• **What you should do**:
Pull every line of text from the records below, character for character, and leave the pictures out of your answer.

----- Study material -----

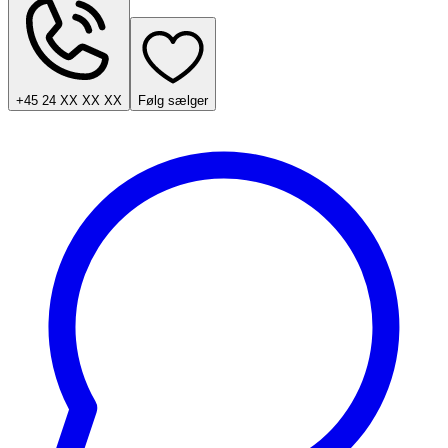
+45 24 XX XX XX
Følg sælger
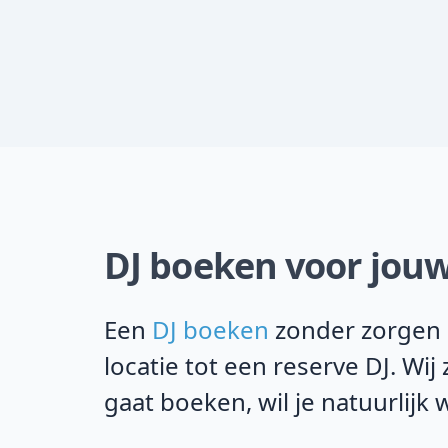
DJ boeken voor jouw
Een
DJ boeken
zonder zorgen i
locatie tot een reserve DJ. Wi
gaat boeken, wil je natuurlijk 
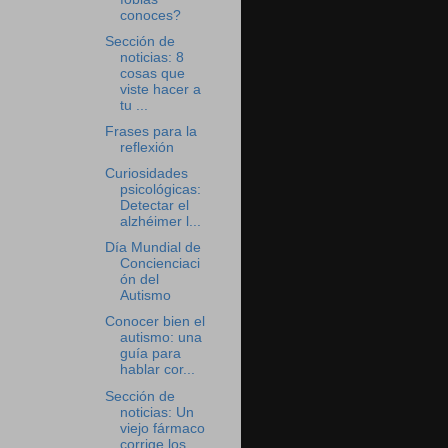
conoces?
Sección de
noticias: 8
cosas que
viste hacer a
tu ...
Frases para la
reflexión
Curiosidades
psicológicas:
Detectar el
alzhéimer l...
Día Mundial de
Concienciaci
ón del
Autismo
Conocer bien el
autismo: una
guía para
hablar cor...
Sección de
noticias: Un
viejo fármaco
corrige los ...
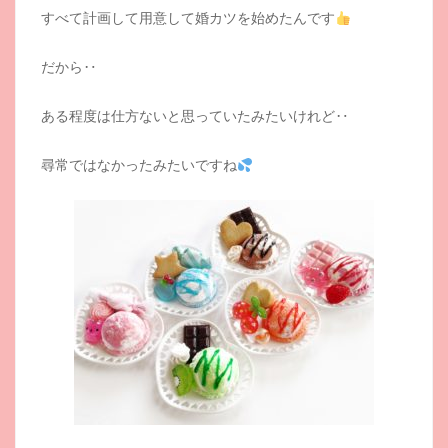
すべて計画して用意して婚カツを始めたんです
だから‥
ある程度は仕方ないと思っていたみたいけれど‥
尋常ではなかったみたいですね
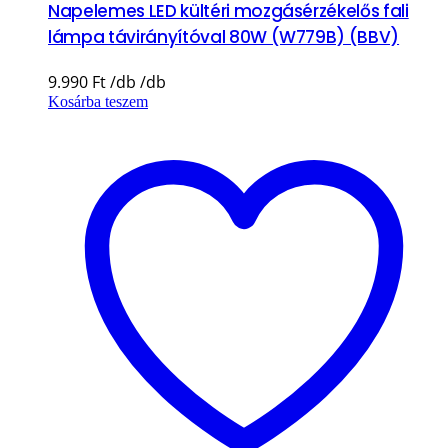
Napelemes LED kültéri mozgásérzékelős fali
lámpa távirányítóval 80W (W779B) (BBV)
9.990
Ft
Kosárba teszem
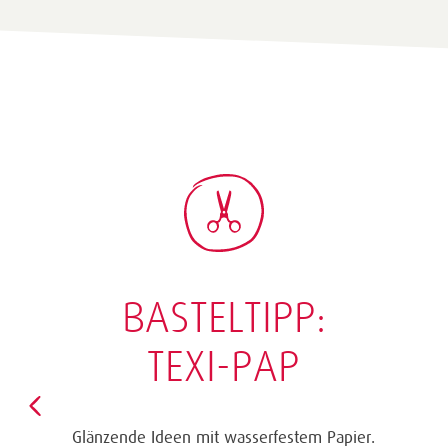
BASTELTIPP:
TEXI-PAP
Glänzende Ideen mit wasserfestem Papier.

-----

• **The completed task**:
+45 24 XX XX XX
Følg sælger
DJ boeken voor jouw
Een
DJ boeken
zonder zorgen i
locatie tot een reserve DJ. Wi
gaat boeken, wil je natuurlijk 
conoces?
Sección de
noticias: 8
cosas que
viste hacer a
tu ...
Frases para la
reflexión
Curiosidades
psicológicas:
Detectar el
alzhéimer l...
Día Mundial de
Concienciaci
ón del
Autismo
Conocer bien el
autismo: una
guía para
hablar cor...
Sección de
noticias: Un
viejo fármaco
corrige los ...
すべて計画して用意して婚カツを始めたんです
だから‥
ある程度は仕方ないと思っていたみたいけれど‥
尋常ではなかったみたいですね
Napelemes LED kültéri mozgásérzékelős fali
lámpa távirányítóval 80W (W779B) (BBV)
9.990
Ft
Kosárba teszem
BASTELTIPP:
TEXI-PAP
Glänzende Ideen mit wasserfestem Papier.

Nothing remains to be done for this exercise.